Gemini 2.5 Pro (May) vs Kimi K2
Head-to-head specifications
| Metric | Gemini 2.5 Pro (May) | Kimi K2 | Difference |
|---|---|---|---|
| Intelligence Index | 27.0 | 24.0 | +12.5% |
| Context window | 1M tokens | 200K tokens | — |
| Blended price ($/1M tokens) | $0.86 | $0.51 | +68.6% |
| Access | Proprietary API | Open weights | — |
- Gemini 2.5 Pro (May) leads overall capability (Intelligence Index 27.0 vs 24.0).
- Kimi K2 is the cheaper model to run at $0.51/1M blended tokens — about 1.7× cheaper.
- Gemini 2.5 Pro (May) offers the larger context window (1M tokens), useful for long documents and codebases.
Verdict: Gemini 2.5 Pro (May) or Kimi K2?
Gemini 2.5 Pro (May) advantages
- General intelligence (+11%)
- Context window (+80%)
Kimi K2 advantages
- Affordability (+41%)
Which should you choose?
- Choose the Gemini 2.5 Pro (May) if you need the strongest overall reasoning and accuracy.
- Choose the Kimi K2 if you want the lowest cost per token at scale.
- Choose the Gemini 2.5 Pro (May) if you work with long documents or large codebases.
Value for money
Kimi K2 offers more intelligence per dollar (1.5× the Intelligence-Index-per-cost of the alternative), making it the stronger value for high-volume use. It is also open-weight, so self-hosting can reduce costs further at scale.
Gemini 2.5 Pro (May) vs Kimi K2: which should you choose?
Gemini 2.5 Pro (May) — Google multimodal model with an Intelligence Index of 27, a 1M-token context window and a blended price of $0.86/1M tokens.
Kimi K2 — Moonshot AI text model with an Intelligence Index of 24, a 200K-token context window and a blended price of $0.51/1M tokens (open weights).
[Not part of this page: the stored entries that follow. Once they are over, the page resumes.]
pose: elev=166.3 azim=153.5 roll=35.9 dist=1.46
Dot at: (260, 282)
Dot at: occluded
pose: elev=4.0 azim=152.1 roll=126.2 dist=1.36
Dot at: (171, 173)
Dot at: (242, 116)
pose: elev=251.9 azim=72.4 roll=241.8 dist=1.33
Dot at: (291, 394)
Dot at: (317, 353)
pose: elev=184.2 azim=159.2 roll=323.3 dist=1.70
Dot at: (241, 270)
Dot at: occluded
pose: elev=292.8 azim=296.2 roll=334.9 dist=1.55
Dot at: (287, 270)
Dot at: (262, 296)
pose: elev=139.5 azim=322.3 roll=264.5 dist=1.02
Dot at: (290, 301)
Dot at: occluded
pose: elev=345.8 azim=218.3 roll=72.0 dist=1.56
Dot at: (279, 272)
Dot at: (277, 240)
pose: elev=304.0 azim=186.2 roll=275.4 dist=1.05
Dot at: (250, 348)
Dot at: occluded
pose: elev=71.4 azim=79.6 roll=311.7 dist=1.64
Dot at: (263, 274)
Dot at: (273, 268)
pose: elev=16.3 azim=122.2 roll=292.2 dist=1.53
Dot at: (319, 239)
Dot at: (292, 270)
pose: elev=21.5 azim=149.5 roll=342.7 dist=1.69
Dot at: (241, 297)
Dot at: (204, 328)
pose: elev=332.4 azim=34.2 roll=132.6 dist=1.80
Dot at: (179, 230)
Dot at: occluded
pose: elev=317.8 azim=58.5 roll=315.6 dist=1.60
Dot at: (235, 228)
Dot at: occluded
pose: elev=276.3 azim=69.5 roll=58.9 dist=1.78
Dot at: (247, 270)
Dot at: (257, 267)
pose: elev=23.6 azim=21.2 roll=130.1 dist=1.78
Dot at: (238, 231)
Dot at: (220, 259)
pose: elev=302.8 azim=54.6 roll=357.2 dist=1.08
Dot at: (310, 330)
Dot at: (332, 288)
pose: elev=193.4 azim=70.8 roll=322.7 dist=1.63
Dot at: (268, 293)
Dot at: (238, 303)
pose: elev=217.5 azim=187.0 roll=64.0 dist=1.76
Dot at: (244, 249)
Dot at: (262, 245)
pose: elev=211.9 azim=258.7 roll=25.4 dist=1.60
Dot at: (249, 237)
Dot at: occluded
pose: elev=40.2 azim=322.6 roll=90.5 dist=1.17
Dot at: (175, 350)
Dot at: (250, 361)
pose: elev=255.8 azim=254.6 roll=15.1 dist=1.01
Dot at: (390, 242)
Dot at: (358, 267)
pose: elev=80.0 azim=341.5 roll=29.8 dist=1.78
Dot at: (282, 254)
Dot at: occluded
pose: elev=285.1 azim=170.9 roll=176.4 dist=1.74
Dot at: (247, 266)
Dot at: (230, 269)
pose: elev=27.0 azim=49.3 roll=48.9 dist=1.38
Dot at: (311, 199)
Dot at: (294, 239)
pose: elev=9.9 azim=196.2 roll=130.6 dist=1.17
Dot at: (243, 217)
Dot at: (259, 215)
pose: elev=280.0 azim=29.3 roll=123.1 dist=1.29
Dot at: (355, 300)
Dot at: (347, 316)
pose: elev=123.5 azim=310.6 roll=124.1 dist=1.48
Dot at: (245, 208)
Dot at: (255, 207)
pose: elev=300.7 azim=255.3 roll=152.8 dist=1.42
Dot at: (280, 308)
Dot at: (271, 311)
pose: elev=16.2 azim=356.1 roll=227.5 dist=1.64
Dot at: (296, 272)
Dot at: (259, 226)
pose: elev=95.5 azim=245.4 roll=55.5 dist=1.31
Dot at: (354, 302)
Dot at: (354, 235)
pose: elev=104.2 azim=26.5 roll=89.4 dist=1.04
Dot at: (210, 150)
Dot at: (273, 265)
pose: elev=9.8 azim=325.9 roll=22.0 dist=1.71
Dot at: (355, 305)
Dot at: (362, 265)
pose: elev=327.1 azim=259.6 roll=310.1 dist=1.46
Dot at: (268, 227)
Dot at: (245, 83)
Gemini 2.5 Pro (May) vs Kimi K2: Gemini 2.5 Pro (May) scores higher on the Intelligence Index. Gemini 2.5 Pro (May) leads overall capability (Intelligence Index 27.0 vs 24.0). Kimi K2 is the cheaper model to run at $0.51/1M blended tokens — about 1.7× cheaper.
Capability: intelligence, coding and agentic work
On the composite Intelligence Index the Gemini 2.5 Pro (May) scores 27.0 versus 24.0. Composite indices summarize many evaluations, but always test on your own workload before committing.
Context window and speed
The Gemini 2.5 Pro (May) accepts up to 1 million tokens per request, which sets how much documentation, transcript or code it can reason over at once.
Pricing and access
At blended per-token rates, Kimi K2 is the cheaper model to run ($0.51 vs $0.86 per 1M tokens). Gemini 2.5 Pro (May) is proprietary api and Kimi K2 is open weights. Open-weight models can be self-hosted, trading per-call cost for infrastructure you manage; for production also weigh rate limits, throughput and data-residency requirements.
The verdict
Both are credible choices in the ai model comparison space; the specification table above lays out every metric so you can weigh the trade-offs that matter to you. Pick the one whose strengths line up with how you will actually use it.
Frequently asked questions
Is the Gemini 2.5 Pro (May) better than the Kimi K2?
Gemini 2.5 Pro (May) takes the overall edge, though Kimi K2 wins in specific areas worth weighing. Gemini 2.5 Pro (May) leads overall capability (Intelligence Index 27.0 vs 24.0).
What is the main difference between the Gemini 2.5 Pro (May) and the Kimi K2?
Gemini 2.5 Pro (May) leads overall capability (Intelligence Index 27.0 vs 24.0). Kimi K2 is the cheaper model to run at $0.51/1M blended tokens — about 1.7× cheaper.
Which is better value?
Kimi K2 offers more intelligence per dollar (1.5× the Intelligence-Index-per-cost of the alternative), making it the stronger value for high-volume use. It is also open-weight, so self-hosting can reduce costs further at scale.
Which should I choose?
Choose the Gemini 2.5 Pro (May) if you need the strongest overall reasoning and accuracy. Choose the Kimi K2 if you want the lowest cost per token at scale.
Methodology
Large language models are compared on independent leaderboard metrics: an Intelligence Index (a composite of reasoning and knowledge evaluations), Coding and Agentic indices where measured, community arena Elo, maximum context window, a blended API price per million tokens (weighted across cache-hit, input and output rates), and measured output speed in tokens per second. Where a model ships multiple reasoning-effort variants, we report its strongest variant. Benchmarks capture only part of real-world quality, which also depends on tool use, latency, safety and task fit — and this space moves quickly, so figures reflect the leaderboard snapshot on the page date.